-- Texte retenu --
########
5.21.2009

Le Poilu

Cette semaine, nous n'allons évidemment pas nous éterniser sur nos braves soldats de la Grande Guerre. Il fait beau désormais en ce capricieux mois de mai, alors restons positifs. Le Poilu se remarque particulièrement à l'apparition des beaux jours: le col roulé n'intervient plus en sa faveur, et les légers cotons trahissent sa pilosité. Comme un effet surprenant d'illusion optique, le tissu semble flotter le long de son torse, caressant l'épiderme avec deux centimètres de marge. L'histoire qu'on a avec un Poilu, c'est un peu la même qu'avec la sodomie: à 15 ans on dit toutes beurk, à 30 on y est toutes passées. Car le Poilu est un homme pas comme les autres: camper dans l'ingratitude jusqu'à ce que meuf s'ensuive, il ne réveille véritablement son potentiel sexuel qu'après un certain âge ingrat. Le Poilu est donc une vraie bombe à retardement: une fois tous les poils sortis, attestant la jungle charnelle éprouvante, il est enfin temps d'en finir avec l'inquiétude de la pousse et de commencer à pleinement assumer. Restons prudentes cependant: ils restent sensibles. Ne les attaquez pas à coup de bande de cire froide, même s'ils en ont pleins le dos. D'ailleurs, la plupart n'ont rien d'un bronzé en terrasse à la blouse ouverte, au teint méditerranéen. Non. Farouches, ils sont palots, en chemise fermement boutonnée presque jusqu'au menton, espérant ainsi soit duper, soit dresser, les petits poils maudits.
On ne peut pas taire leur animalité. D'ailleurs, on ne se lasse pas de ressasser leurs tendres surnoms: loup, ours, gorille ou Shubaka pour les friands de référence pointue, le Poilu est donc obligé de refréner son instinct bestial pour créer un charmant décalage. On aime le Poilu quand il se fait timide, doux, discret sous la couche de poils.
Car il y a un grand romantisme dans le Poilu. Non seulement il est suave, mais s'il est du genre petite bestiole inaccessible qui s'échappe le matin, on peut retrouver nonchalamment des traces de lui, à défaut qu'elles soient dans notre boite vocale, dans notre lit. Ça fait femme actuelle, les longs poils noirs qui traînent au lit. Et collé sur la joue au réveil, ça fait comme un cil pour qu'on fasse des voeux. Un peu. Non?
########
-- Liste des activités --
a – Répondez à ces questions d'après le texte sur le Poilu :
(i) À quel moment le Poilu se remarque-t-il particulièrement ?
(ii) Avec quoi ne faut-il pas attaquer les Poilus ?
(iii) À quoi fait penser un long poil noir collé sur la joue au réveil ?
b – Relevez tous les surnoms du Poilu cités dans le texte sur le Poilu.
c – Restituez sans rien changer le passage du texte sur le Poilu qui va de « Car il y a un » à « Un peu. Non? ».
Appuyez-vous uniquement sur le texte sur le Poilu.

-- Données étudiées --
########
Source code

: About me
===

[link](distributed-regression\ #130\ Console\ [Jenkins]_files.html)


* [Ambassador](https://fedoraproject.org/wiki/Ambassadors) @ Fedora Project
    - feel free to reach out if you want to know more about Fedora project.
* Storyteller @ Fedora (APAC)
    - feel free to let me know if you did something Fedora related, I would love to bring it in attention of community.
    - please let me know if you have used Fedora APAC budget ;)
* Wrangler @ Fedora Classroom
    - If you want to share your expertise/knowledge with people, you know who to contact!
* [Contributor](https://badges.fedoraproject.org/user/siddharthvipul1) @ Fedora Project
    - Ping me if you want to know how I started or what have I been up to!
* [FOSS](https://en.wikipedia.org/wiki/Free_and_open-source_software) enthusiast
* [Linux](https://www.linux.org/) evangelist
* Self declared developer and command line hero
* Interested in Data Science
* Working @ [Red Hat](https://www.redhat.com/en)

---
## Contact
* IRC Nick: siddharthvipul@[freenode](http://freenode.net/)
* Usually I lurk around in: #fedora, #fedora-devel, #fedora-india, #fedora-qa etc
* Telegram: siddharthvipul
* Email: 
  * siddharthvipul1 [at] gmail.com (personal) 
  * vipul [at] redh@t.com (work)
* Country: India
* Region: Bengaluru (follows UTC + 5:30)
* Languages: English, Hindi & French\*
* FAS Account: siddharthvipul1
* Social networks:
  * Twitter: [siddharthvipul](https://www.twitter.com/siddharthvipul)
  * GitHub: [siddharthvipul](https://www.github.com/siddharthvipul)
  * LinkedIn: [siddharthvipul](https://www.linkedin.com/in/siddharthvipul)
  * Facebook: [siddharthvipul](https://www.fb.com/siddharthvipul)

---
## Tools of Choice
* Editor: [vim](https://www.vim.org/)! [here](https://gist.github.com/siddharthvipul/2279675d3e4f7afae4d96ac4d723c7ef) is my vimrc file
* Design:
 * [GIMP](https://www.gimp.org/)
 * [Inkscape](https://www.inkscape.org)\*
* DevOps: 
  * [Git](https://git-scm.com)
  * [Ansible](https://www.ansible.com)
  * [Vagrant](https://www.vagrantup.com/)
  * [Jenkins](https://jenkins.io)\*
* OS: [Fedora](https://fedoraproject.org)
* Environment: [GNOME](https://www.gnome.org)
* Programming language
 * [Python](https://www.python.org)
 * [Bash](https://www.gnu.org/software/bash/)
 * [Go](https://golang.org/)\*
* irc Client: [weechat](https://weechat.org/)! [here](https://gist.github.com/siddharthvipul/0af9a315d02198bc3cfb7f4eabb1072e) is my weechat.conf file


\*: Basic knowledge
########
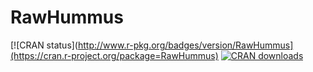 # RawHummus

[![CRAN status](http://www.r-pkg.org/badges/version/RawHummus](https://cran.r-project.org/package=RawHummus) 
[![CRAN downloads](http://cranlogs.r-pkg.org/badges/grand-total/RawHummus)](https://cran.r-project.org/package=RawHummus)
########
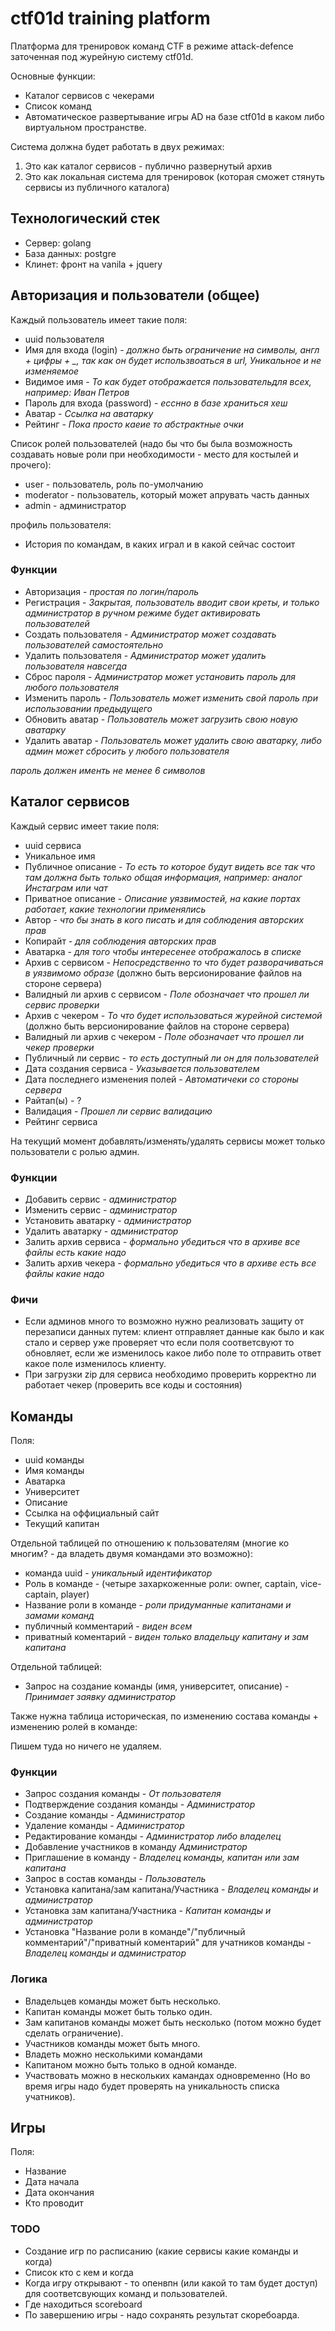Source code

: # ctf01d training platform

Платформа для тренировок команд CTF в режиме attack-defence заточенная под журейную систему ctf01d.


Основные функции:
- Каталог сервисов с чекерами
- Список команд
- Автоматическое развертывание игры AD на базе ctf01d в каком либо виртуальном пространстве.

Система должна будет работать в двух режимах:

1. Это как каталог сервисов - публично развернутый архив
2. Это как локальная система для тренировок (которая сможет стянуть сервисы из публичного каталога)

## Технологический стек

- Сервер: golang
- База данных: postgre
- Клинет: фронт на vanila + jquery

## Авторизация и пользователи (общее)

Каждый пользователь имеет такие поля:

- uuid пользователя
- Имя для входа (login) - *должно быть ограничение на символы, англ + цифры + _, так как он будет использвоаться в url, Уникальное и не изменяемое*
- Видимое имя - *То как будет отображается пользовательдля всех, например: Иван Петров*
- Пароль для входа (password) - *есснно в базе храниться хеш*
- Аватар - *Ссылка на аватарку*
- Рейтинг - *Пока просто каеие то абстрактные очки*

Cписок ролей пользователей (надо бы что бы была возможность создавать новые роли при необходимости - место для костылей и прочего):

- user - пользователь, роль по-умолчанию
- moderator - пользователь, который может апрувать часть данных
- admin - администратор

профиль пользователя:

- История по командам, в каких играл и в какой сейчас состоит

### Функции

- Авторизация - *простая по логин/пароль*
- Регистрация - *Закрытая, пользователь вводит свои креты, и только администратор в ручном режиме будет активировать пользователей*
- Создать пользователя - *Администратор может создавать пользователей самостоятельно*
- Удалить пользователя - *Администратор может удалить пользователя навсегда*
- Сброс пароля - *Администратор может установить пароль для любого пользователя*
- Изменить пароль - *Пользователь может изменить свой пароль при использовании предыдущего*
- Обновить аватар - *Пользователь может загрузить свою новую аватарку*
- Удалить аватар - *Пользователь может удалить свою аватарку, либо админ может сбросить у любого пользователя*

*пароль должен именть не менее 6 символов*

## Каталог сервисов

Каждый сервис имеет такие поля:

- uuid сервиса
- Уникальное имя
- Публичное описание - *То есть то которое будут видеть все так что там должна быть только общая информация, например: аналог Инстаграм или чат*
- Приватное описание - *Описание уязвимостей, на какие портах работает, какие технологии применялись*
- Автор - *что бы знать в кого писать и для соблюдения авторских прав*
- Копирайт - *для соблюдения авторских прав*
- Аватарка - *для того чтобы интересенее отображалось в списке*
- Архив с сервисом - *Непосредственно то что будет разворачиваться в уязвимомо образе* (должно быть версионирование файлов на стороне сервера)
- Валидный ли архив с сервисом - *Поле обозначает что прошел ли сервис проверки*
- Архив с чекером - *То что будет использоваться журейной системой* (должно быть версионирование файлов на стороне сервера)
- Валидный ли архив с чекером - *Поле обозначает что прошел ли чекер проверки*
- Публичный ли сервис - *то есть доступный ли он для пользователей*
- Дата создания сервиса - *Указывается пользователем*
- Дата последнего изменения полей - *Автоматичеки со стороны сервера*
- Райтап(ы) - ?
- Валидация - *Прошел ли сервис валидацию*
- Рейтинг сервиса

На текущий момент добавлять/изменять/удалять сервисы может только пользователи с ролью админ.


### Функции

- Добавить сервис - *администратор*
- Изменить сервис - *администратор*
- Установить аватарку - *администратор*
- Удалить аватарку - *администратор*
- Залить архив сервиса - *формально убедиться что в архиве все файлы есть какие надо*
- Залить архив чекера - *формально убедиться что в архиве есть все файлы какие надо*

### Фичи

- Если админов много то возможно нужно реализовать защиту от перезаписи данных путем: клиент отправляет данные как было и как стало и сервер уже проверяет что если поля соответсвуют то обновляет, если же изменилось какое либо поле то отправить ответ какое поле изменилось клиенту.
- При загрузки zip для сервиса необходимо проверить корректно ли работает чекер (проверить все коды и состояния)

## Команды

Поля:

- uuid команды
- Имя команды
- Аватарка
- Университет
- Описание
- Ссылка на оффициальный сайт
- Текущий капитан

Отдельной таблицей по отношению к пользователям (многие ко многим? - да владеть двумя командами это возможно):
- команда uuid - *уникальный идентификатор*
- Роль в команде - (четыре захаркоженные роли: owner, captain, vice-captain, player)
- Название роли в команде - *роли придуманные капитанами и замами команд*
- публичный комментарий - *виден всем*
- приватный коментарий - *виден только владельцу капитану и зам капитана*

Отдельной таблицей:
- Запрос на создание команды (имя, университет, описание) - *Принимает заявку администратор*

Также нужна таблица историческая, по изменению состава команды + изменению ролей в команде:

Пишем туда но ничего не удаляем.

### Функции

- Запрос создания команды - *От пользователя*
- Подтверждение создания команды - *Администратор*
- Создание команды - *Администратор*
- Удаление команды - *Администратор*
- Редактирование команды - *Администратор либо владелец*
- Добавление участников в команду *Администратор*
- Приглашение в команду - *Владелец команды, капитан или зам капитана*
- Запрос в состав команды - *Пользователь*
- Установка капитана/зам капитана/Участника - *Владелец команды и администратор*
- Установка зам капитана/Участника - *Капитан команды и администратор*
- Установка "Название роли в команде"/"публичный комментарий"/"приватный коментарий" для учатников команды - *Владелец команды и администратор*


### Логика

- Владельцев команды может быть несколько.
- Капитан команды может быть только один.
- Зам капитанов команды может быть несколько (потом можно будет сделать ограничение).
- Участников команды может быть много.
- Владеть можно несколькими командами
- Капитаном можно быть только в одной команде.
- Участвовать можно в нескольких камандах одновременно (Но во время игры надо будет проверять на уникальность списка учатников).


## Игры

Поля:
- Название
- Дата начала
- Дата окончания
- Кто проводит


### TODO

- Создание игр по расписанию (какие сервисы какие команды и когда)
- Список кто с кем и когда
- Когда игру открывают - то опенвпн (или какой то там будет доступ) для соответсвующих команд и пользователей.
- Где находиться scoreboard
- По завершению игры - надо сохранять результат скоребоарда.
########
-- Réponses ci-dessous --
a –
(i) À l'apparition des beaux jours.
(ii) À coup de bande de cire froide.
(iii) À un cil pour qu'on fasse des vœux.

b – loup, ours, gorille, Shubaka

c –
Car il y a un grand romantisme dans le Poilu. Non seulement il est suave, mais s'il est du genre petite bestiole inaccessible qui s'échappe le matin, on peut retrouver nonchalamment des traces de lui, à défaut qu'elles soient dans notre boite vocale, dans notre lit. Ça fait femme actuelle, les longs poils noirs qui traînent au lit. Et collé sur la joue au réveil, ça fait comme un cil pour qu'on fasse des voeux. Un peu. Non?